ABOUT THIS TASK → Count the lines below that contain the string "True", with case counting, and reply with only the number.

EXERCISE MATERIAL →

+++++

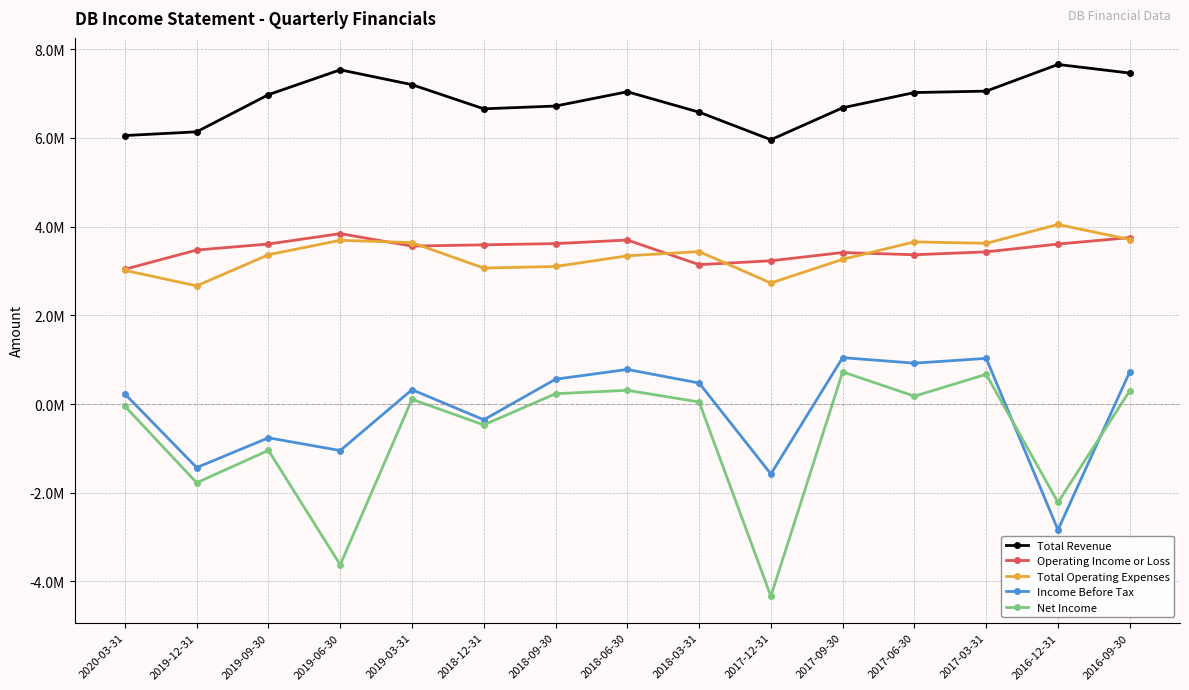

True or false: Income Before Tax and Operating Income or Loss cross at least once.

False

+++++

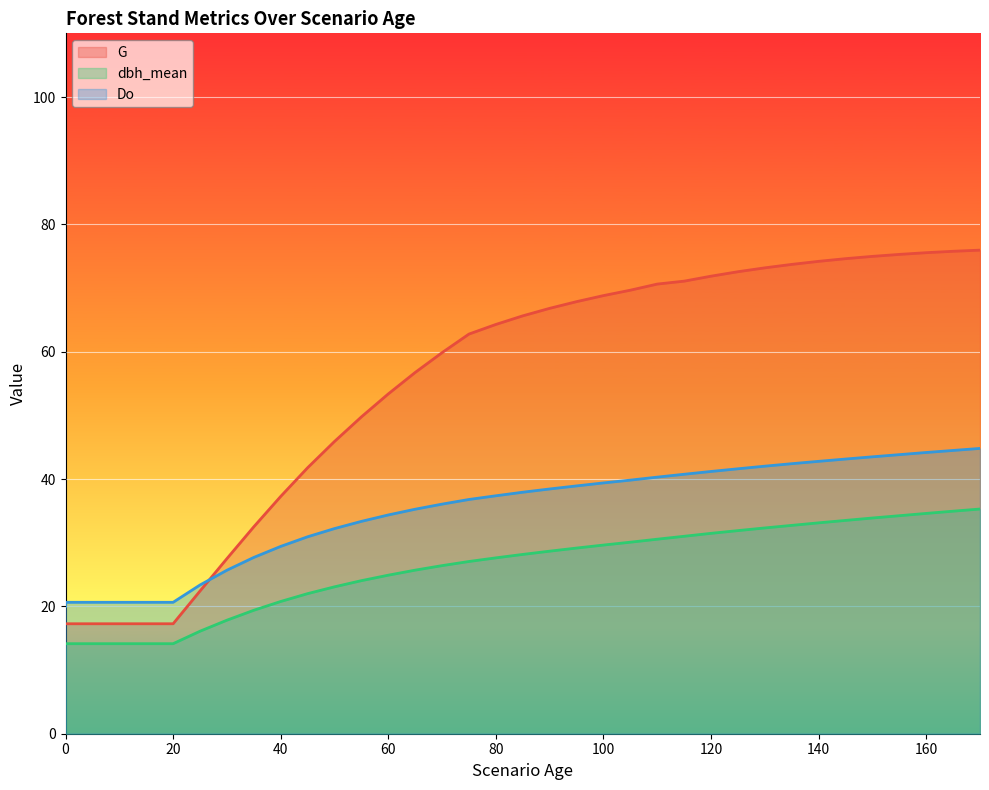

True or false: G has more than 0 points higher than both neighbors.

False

+++++

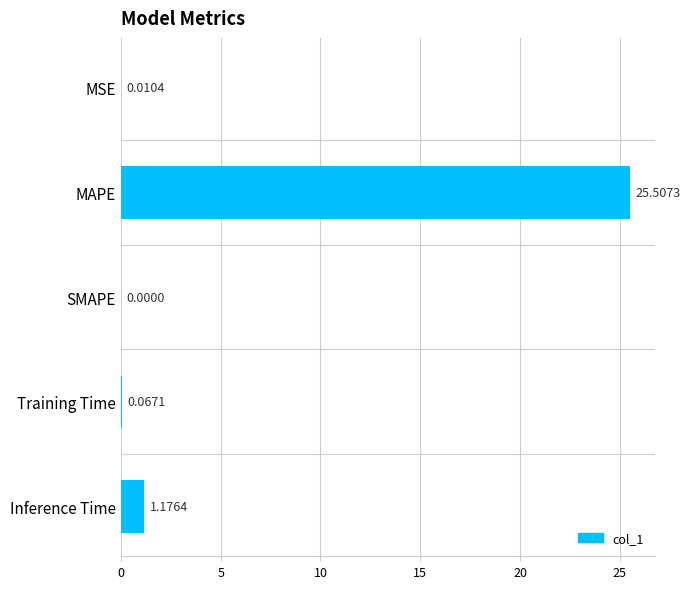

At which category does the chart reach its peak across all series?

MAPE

+++++

RESPONSE FOR THIS EXERCISE → 2